Reputation: 8711
I have the below spark dataframe:
val df = Seq(("US",10),("IND",20),("NZ",30),("CAN",40)).toDF("a","b")
df.show(false)
+---+---+
|a |b |
+---+---+
|US |10 |
|IND|20 |
|NZ |30 |
|CAN|40 |
+---+---+
and I'm applying the when()
condition as follows:
df.withColumn("x", when(col("a").isin(us_list:_*),"u").when(col("a").isin(i_list:_*),"i").when(col("a").isin(n_list:_*),"n").otherwise("-")).show(false)
+---+---+---+
|a |b |x |
+---+---+---+
|US |10 |u |
|IND|20 |i |
|NZ |30 |n |
|CAN|40 |- |
+---+---+---+
Now to minimize the code, I'm trying the below:
val us_list = Array("U","US")
val i_list = Array("I","IND")
val n_list = Array("N","NZ")
val ar1 = Array((us_list,"u"),(i_list,"i"),(n_list,"n"))
val ap = ar1.map( x => when(col("a").isInCollection(x._1),x._2) )
This results in
ap: Array[org.apache.spark.sql.Column] = Array(CASE WHEN (a IN (U, US)) THEN u END, CASE WHEN (a IN (I, IND)) THEN i END, CASE WHEN (a IN (N, NZ)) THEN n END)
but when I try
val ap = ar1.map( x => when(col("a").isInCollection(x._1),x._2) ).reduce( (x,y) => x.y )
I get an error. How to fix this?
Upvotes: 1
Views: 865
Reputation: 42392
There is usually no need to combine when
statements using reduce
/fold
etc. coalesce
is enough because the when
statements are evaluated in sequence, and gives null
when the condition is false. Also it can save you from specifying otherwise
because you can just append one more column to the list of arguments to coalesce
.
val ar1 = Array((us_list,"u"),(i_list,"i"),(n_list,"n"))
val ap = ar1.map( x => when(col("a").isInCollection(x._1),x._2) )
val combined = coalesce(ap :+ lit("-"): _*)

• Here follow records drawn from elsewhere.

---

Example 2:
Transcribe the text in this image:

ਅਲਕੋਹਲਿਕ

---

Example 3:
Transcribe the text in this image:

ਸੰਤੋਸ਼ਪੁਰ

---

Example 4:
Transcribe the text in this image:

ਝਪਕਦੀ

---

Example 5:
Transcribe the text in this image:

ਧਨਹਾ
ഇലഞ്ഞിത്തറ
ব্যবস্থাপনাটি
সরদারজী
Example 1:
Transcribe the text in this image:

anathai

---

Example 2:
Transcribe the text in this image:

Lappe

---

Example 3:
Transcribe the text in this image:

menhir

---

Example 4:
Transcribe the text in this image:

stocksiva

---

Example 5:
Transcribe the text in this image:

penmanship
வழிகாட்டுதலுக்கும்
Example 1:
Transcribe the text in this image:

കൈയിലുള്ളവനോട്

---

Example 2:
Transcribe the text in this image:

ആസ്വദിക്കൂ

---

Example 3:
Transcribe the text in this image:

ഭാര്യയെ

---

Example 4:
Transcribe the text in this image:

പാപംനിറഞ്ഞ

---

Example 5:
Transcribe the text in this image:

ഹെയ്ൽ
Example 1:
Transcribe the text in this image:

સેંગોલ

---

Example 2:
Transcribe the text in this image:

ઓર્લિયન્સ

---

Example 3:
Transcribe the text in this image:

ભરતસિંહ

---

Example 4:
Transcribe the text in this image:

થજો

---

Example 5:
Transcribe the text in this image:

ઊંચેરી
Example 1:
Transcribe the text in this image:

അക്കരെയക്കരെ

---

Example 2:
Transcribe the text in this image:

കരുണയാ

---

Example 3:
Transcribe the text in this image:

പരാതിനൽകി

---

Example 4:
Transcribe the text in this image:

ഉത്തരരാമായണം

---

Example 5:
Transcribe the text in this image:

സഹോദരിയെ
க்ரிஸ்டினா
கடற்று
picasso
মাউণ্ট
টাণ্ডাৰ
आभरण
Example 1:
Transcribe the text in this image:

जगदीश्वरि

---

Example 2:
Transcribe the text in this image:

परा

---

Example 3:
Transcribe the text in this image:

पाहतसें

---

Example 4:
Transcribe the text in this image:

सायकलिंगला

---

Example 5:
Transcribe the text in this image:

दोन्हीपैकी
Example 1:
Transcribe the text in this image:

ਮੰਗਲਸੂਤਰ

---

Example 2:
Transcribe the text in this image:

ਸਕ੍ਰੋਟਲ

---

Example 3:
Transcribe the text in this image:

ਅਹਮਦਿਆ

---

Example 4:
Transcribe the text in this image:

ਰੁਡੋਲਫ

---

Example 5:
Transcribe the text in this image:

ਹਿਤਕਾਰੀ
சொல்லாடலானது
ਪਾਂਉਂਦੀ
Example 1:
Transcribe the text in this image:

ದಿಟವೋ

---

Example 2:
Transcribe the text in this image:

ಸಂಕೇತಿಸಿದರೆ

df.withColumn("x", combined).show
+---+---+---+
| a| b| x|
+---+---+---+
| US| 10| u|
|IND| 20| i|
| NZ| 30| n|
|CAN| 40| -|
+---+---+---+
Upvotes: 1
Reputation: 32680
You can use foldLeft on ar1
list :
val x = ar1.foldLeft(lit("-")) { case (acc, (list, value)) =>
when(col("a").isin(list: _*), value).otherwise(acc)
}
// x: org.apache.spark.sql.Column = CASE WHEN (a IN (N, NZ)) THEN n ELSE CASE WHEN (a IN (I, IND)) THEN i ELSE CASE WHEN (a IN (U, US)) THEN u ELSE - END END END
Upvotes: 1